Another student, a 27-year-old engineer, who applied for the programme said he did so as the price was "reasonable" and much lower than similar master's programmes in Singapore. 

An email sent by the NUS institute to him on Sep 1 in response to queries about the course and subsidies stated that the total fees for Singaporeans and permanent residents taking the programme part-time would be S$19,951.22 to S$21,376.46. 

There was no mention that the fees and subsidies were under review.

All three students CNA spoke to hold full-time jobs and had applied to take the course part-time.

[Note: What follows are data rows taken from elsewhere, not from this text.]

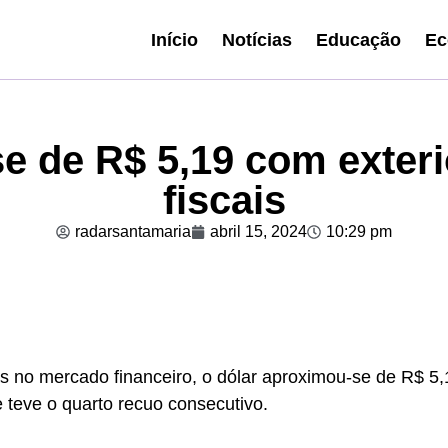
Início
Notícias
Educação
Ec
e de R$ 5,19 com exter
fiscais
radarsantamaria
abril 15, 2024
10:29 pm
s no mercado financeiro, o dólar aproximou-se de R$ 5,
 teve o quarto recuo consecutivo.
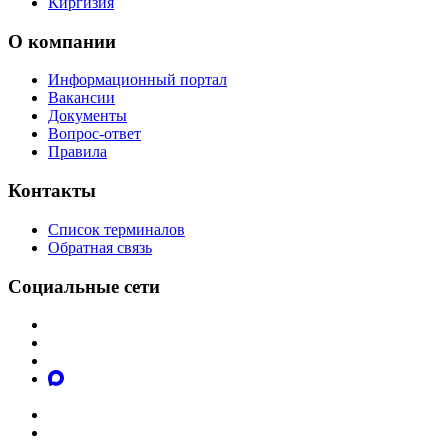
Киргизия
О компании
Информационный портал
Вакансии
Документы
Вопрос-ответ
Правила
Контакты
Список терминалов
Обратная связь
Социальные сети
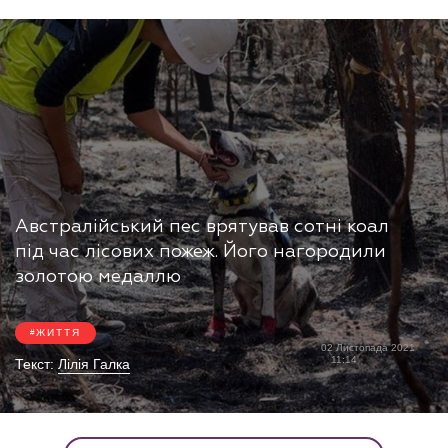
Австралійський пес врятував сотні коал
під час лісових пожеж. Його нагородили
золотою медаллю
ЖИТТЯ
02 Листопада 2021
11:14
Текст:
Лілія Галка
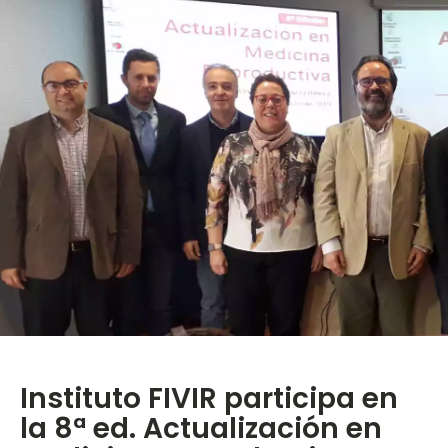
Instituto FIVIR participa en
la 8ª ed. Actualización en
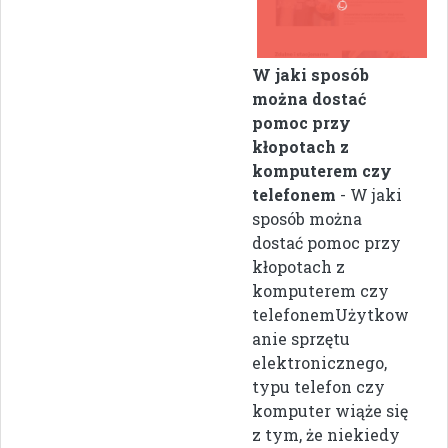
W jaki sposób
można dostać
pomoc przy
kłopotach z
komputerem czy
telefonem
- W jaki
sposób można
dostać pomoc przy
kłopotach z
komputerem czy
telefonemUżytkow
anie sprzętu
elektronicznego,
typu telefon czy
komputer wiąże się
z tym, że niekiedy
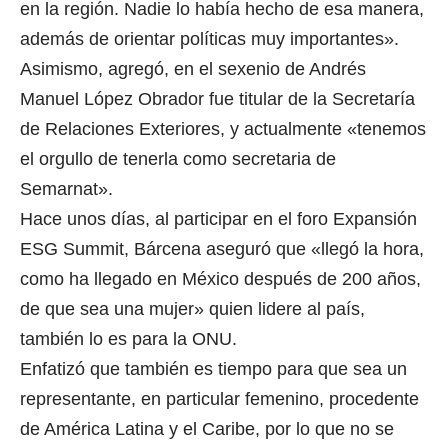
en la región. Nadie lo había hecho de esa manera,
además de orientar políticas muy importantes».
Asimismo, agregó, en el sexenio de Andrés
Manuel López Obrador fue titular de la Secretaría
de Relaciones Exteriores, y actualmente «tenemos
el orgullo de tenerla como secretaria de
Semarnat».
Hace unos días, al participar en el foro Expansión
ESG Summit, Bárcena aseguró que «llegó la hora,
como ha llegado en México después de 200 años,
de que sea una mujer» quien lidere al país,
también lo es para la ONU.
Enfatizó que también es tiempo para que sea un
representante, en particular femenino, procedente
de América Latina y el Caribe, por lo que no se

They said they withdrew from the course after receiving news of the fee adjustment, but will now continue with their studies after receiving a new offer letter.

In an offer letter dated Nov 16 and seen by CNA, NUS-ISS informed students from the 2020 intake that it would continue to offer the "previously published" fees. 

"If you have previously declined our offer, or withdrawn from the programme, we do strongly encourage you to reconsider your decision," the new offer letter read. 

"Initially I wasn't expecting (that the fees would be reduced). I was hoping that it would happen, but I didn't put that much hope into it," said the software engineer.

"It was a pleasant surprise overall, that I would still be able to pursue the degree. But overall, I just feel like all this could have been avoided."